Whereas Snapshots explored themes of faith, family and heritage, Faster and Farther is more about the ways of the heart, a la the abovementioned pair of songs. Brooke carries the vocal load (and lead) on 11 of the 14 tracks (two are bonus cuts), but Darin has a couple of memorable moments deploying his affecting tenor in the lead role: on the John Cowan-Donny Lowery co-write, “This River,” a tender, metaphorical account of the strength of a good woman’s love, and on Carl Jackson’s “Eugene and Diane,” a bittersweet ballad about two seemingly ideal mates, neither of whom ever had the courage to unite and nurture their love for each other, until finally time passed them both by, leaving only what ifs in their wake as their lives took different paths, until “they lived and died regretting the things they never said.” It’s a classic Carl Jackson one-act play-in-song, and the blend of Darin’s measured lead vocal and Brooke’s undercurrent of urgent harmony gives the narrative the hefty emotional wallop the message demands. (He also takes a fine lead on one of the bonus tracks, “How I Want To Be Remembered,” a midtempo, fiddle- and banjo-driven meditation of a man wanting to make amends with those he loves before he leaves this mortal coil, thematically a tune that would also be a nice fit on Snapshots.)
The guests here sweeten the mix. The stunning harmony singing on “Mountains in Mississippi” (a co-write by Lisa Shaffer, Dennis Duff and Jenee Fleenor) is Darin teaming with Vince Gill, who also team to back Brooke with rich, warm vocal support on the Carl Jackson-James Rushing tear-stained gem “Highway of Heartache,” a tune that wouldn’t have been out of place on Highway 101’s classic debut album and on which, at times, Brooke sounds uncannily like the young Paulette Carlson.
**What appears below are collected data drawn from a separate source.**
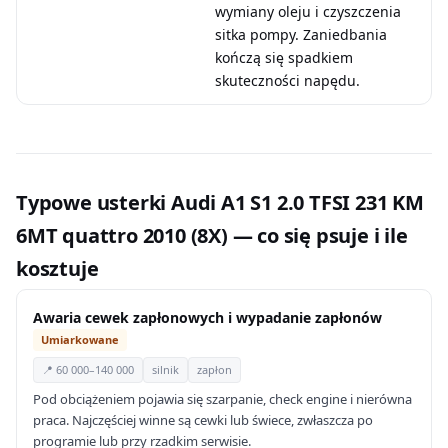
wymiany oleju i czyszczenia
sitka pompy. Zaniedbania
kończą się spadkiem
skuteczności napędu.
Typowe usterki Audi A1 S1 2.0 TFSI 231 KM
6MT quattro 2010 (8X) — co się psuje i ile
kosztuje
Awaria cewek zapłonowych i wypadanie zapłonów
Umiarkowane
📍 60 000–140 000
silnik
zapłon
Pod obciążeniem pojawia się szarpanie, check engine i nierówna
praca. Najczęściej winne są cewki lub świece, zwłaszcza po
programie lub przy rzadkim serwisie.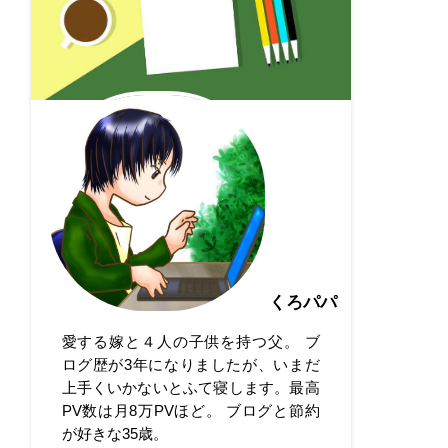
くろパパ
愛する嫁と４人の子供を持つ父。 ブ
ログ歴が3年になりましたが、いまだ
上手くいかないとふて寝します。最高
PV数は月8万PVほど。 ブログと節約
が好きな35歳。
And there’s a bit of a New Grass Revival reunion going on here, with John Cowan appearing on four tracks, Pat Flynn on guitar on three, with Cowan co-writing two of the songs (one being with the inimitable Darrell Scott on a paean to wanderlust titled “Cumberland Plateau” that further distinguishes itself with a tight, soaring harmonized chorus right out of Rubber Soul-era Beatles) and Flynn having a solo copyright on two numbers himself.
‘Mountains in Mississippi,’ Darin and Brooke Aldridge, from Faster and Further. With Tyler Collins on dobro/banjo, Shad Cobb on fiddle and Barry Bales on acoustic bass, with Vince Gill on harmony vocal.
‘Someday Soon,’ Darin and Brook Aldridge, from Faster and Further. Brooke gives the Ian Tyson classic the perfect lead vocal. Perfect.
Back to Brooke, no review would be complete without recognizing two towering performances in particular. One is a piercing rendition of the traditional gospel number “Sacred Lamb” into which the vocalist dives so deep she momentarily obliterates the sensitive, understated backing of Darin (guitar/mandolin), Carley Arrowood (fiddle), Tyler Collins (guitar), Collin Wills (dobro) and Dwayne Anderson (acoustic bass). As a listener you snap to when voices convene on a full-throated gospel quartet-style cry of “oh sacred lamb” at song’s end. Brooke’s other stunning lead is on a bluegrass-tinged take on “Someday Soon,” Ian Tyson’s chestnut made immortal by Judy Collins. Singing free and easy over the chop of Darin’s mandolin and restrained embellishments courtesy Tyler Collins’s mandolin and Shad Cobb’s fiddle, Brooke, to cop a phrase from Springsteen’s “Backstreets,” stands back and lets it all be. Working with a great melody line, she gives a clinic in inspired interpretive singing by letting her emotions free only in short bursts of phrases rising and falling; listen closely in the second verse when she dips into an unexpected bluesy mode with a smidgen of humorous swagger in an otherwise plaintive rendering. But the way she and her musicians connect here, all hearts beating as one, is…perfect. Really perfect. You are flying.